Chatham Straight and Pavlof Harbor
An hour and a half after sunrise National Geographic Sea Lion was cruising slowly north, in the waters of Chatham Strait searching for marine mammals. The sun was rising over Admiralty Island to the east and the water was decorated with wonderful patterns that reflected blue skies and scattered clouds. It was a glorious morning in Southeast Alaska and just ahead of National Geographic Sea Lion a group of humpback whales were casually traveling north, and it seemed, also enjoying this beautiful early morning in Chatham Strait. This body of water has the distinction of being the longest and deepest fjord in North America, extending over 150 miles and reaching depths of over 2000 feet in several places. Chatham Strait runs between Baranof and Chichagof Islands and in the southern end of the channel the Strait opens to the Gulf of Alaska and the Pacific Ocean. These rich and extremely productive waters bring a myriad of different animals, all attracted to these rich waters in the long days of summer to feed.
Our plans for this morning were to continue our search for more marine mammals, enjoy our good fortune with fantastic weather and see what Southeast Alaska offered up from her treasure chest of natural beauty. As if on cue, more humpback whales were sighted in the distance. Announcements were made and soon the bow of National Geographic Sea Lion was filled with a large group of guests poised, facing north binoculars held up…watching!
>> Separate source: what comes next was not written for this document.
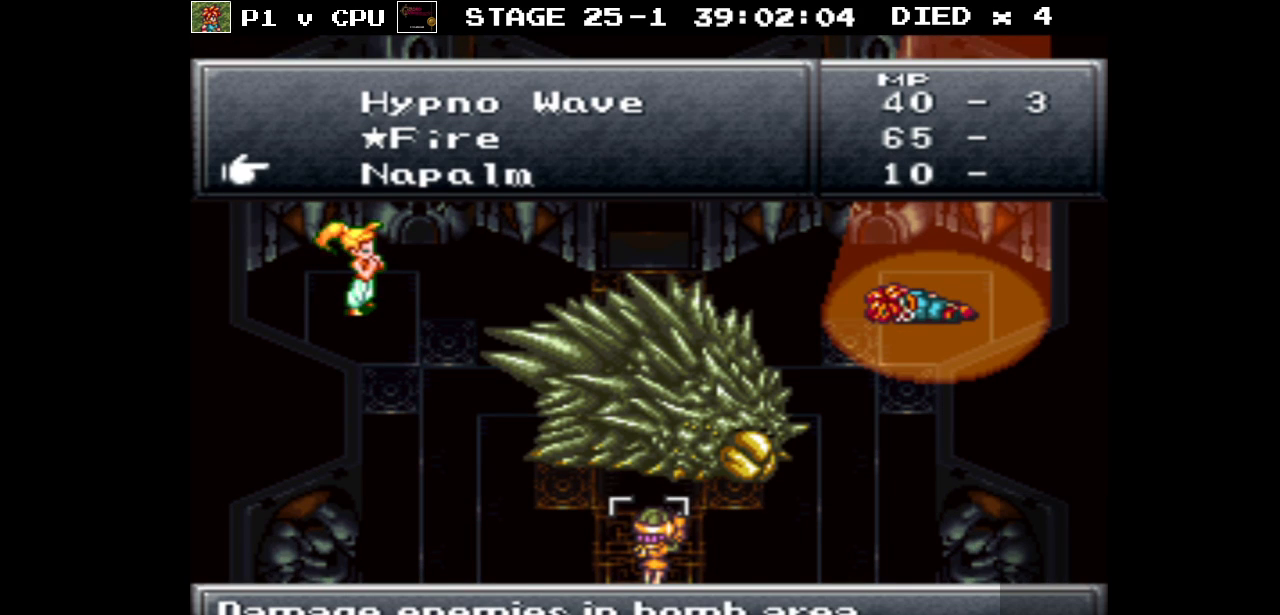
{"buttons": [], "events": []}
Slightly ahead of our ship, a group of whales exploded out of the water in unison mouths agape, while a flock of gulls circled overhead. It was our first day, and before lunch we were viewing an event that can be seen in very few places in the world. There was a group of humpbacks unrelated to each other, who were using a strategy of forming a cooperative bubble net to engulf large schools of fish! For the remainder of the morning National Geographic Sea Lion maneuvered expertly in and around this group of whales as they continued feeding in an elaborate and extremely coordinated style; gathering enormous mouths of water and fish over and over and over! After each surfacing, the whales dove in a synchronized fashion, each whale with its own part and position, blowing the bubble net, circling underneath, rising towards the surface, AND as they began to surface a series of battle cries could be heard on the hydrophone….thirty seconds later, a large group of whales hit the surface of the water mouths open hoping for yet another mouthful of fish.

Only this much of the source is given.